*할 일*.
아래에 있는 모든 항목의 각 줄을 글자 하나 바꾸지 말고 똑같이 다시 입력하세요.

[저장된 데이터 항목]
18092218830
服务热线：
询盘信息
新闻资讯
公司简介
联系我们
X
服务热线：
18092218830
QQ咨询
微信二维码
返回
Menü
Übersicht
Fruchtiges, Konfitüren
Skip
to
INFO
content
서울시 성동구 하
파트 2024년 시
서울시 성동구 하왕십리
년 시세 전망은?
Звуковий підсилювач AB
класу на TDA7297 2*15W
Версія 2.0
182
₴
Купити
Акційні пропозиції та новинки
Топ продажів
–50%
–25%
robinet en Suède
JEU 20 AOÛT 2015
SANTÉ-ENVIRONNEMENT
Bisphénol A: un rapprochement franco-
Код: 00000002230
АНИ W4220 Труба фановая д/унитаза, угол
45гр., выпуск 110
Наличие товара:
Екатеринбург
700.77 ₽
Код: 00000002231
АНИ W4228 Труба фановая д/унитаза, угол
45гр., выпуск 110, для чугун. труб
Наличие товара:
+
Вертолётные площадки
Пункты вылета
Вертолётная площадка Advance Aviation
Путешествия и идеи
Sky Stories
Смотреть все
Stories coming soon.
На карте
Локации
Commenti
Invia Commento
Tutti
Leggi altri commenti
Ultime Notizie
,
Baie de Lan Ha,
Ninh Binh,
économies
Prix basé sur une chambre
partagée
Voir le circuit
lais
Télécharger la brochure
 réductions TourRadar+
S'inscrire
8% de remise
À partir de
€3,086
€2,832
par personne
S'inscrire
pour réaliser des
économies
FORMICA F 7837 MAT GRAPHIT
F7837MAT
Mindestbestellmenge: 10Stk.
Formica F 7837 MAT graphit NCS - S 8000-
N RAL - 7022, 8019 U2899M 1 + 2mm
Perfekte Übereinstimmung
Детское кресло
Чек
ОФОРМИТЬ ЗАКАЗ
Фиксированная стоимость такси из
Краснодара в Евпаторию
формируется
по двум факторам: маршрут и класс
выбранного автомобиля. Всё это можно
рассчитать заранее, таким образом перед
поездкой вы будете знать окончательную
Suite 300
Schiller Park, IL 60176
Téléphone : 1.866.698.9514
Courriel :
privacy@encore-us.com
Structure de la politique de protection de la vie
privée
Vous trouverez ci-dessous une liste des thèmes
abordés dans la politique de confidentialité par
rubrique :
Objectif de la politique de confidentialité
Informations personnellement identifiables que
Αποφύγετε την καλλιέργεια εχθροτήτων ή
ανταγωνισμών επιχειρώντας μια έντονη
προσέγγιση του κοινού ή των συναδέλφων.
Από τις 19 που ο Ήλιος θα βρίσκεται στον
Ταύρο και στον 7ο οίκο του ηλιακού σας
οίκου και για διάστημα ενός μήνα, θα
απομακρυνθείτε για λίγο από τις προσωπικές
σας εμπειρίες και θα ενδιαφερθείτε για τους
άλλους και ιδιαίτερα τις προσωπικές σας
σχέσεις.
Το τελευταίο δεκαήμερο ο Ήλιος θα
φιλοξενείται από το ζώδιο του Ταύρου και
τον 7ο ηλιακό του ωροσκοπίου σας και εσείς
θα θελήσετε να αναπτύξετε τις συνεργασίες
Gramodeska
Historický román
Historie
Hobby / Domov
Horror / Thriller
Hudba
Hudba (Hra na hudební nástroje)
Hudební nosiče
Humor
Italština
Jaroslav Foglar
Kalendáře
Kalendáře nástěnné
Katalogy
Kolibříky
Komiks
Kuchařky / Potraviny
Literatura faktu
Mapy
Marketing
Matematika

*과제 답변*.
18092218830
服务热线：
询盘信息
新闻资讯
公司简介
联系我们
X
服务热线：
18092218830
QQ咨询
微信二维码
返回
Menü
Übersicht
Fruchtiges, Konfitüren
Skip
to
INFO
content
서울시 성동구 하
파트 2024년 시
서울시 성동구 하왕십리
년 시세 전망은?
Звуковий підсилювач AB
класу на TDA7297 2*15W
Версія 2.0
182
₴
Купити
Акційні пропозиції та новинки
Топ продажів
–50%
–25%
robinet en Suède
JEU 20 AOÛT 2015
SANTÉ-ENVIRONNEMENT
Bisphénol A: un rapprochement franco-
Код: 00000002230
АНИ W4220 Труба фановая д/унитаза, угол
45гр., выпуск 110
Наличие товара:
Екатеринбург
700.77 ₽
Код: 00000002231
АНИ W4228 Труба фановая д/унитаза, угол
45гр., выпуск 110, для чугун. труб
Наличие товара:
+
Вертолётные площадки
Пункты вылета
Вертолётная площадка Advance Aviation
Путешествия и идеи
Sky Stories
Смотреть все
Stories coming soon.
На карте
Локации
Commenti
Invia Commento
Tutti
Leggi altri commenti
Ultime Notizie
,
Baie de Lan Ha,
Ninh Binh,
économies
Prix basé sur une chambre
partagée
Voir le circuit
lais
Télécharger la brochure
 réductions TourRadar+
S'inscrire
8% de remise
À partir de
€3,086
€2,832
par personne
S'inscrire
pour réaliser des
économies
FORMICA F 7837 MAT GRAPHIT
F7837MAT
Mindestbestellmenge: 10Stk.
Formica F 7837 MAT graphit NCS - S 8000-
N RAL - 7022, 8019 U2899M 1 + 2mm
Perfekte Übereinstimmung
Детское кресло
Чек
ОФОРМИТЬ ЗАКАЗ
Фиксированная стоимость такси из
Краснодара в Евпаторию
формируется
по двум факторам: маршрут и класс
выбранного автомобиля. Всё это можно
рассчитать заранее, таким образом перед
поездкой вы будете знать окончательную
Suite 300
Schiller Park, IL 60176
Téléphone : 1.866.698.9514
Courriel :
privacy@encore-us.com
Structure de la politique de protection de la vie
privée
Vous trouverez ci-dessous une liste des thèmes
abordés dans la politique de confidentialité par
rubrique :
Objectif de la politique de confidentialité
Informations personnellement identifiables que
Αποφύγετε την καλλιέργεια εχθροτήτων ή
ανταγωνισμών επιχειρώντας μια έντονη
προσέγγιση του κοινού ή των συναδέλφων.
Από τις 19 που ο Ήλιος θα βρίσκεται στον
Ταύρο και στον 7ο οίκο του ηλιακού σας
οίκου και για διάστημα ενός μήνα, θα
απομακρυνθείτε για λίγο από τις προσωπικές
σας εμπειρίες και θα ενδιαφερθείτε για τους
άλλους και ιδιαίτερα τις προσωπικές σας
σχέσεις.
Το τελευταίο δεκαήμερο ο Ήλιος θα
φιλοξενείται από το ζώδιο του Ταύρου και
τον 7ο ηλιακό του ωροσκοπίου σας και εσείς
θα θελήσετε να αναπτύξετε τις συνεργασίες
Gramodeska
Historický román
Historie
Hobby / Domov
Horror / Thriller
Hudba
Hudba (Hra na hudební nástroje)
Hudební nosiče
Humor
Italština
Jaroslav Foglar
Kalendáře
Kalendáře nástěnné
Katalogy
Kolibříky
Komiks
Kuchařky / Potraviny
Literatura faktu
Mapy
Marketing
Matematika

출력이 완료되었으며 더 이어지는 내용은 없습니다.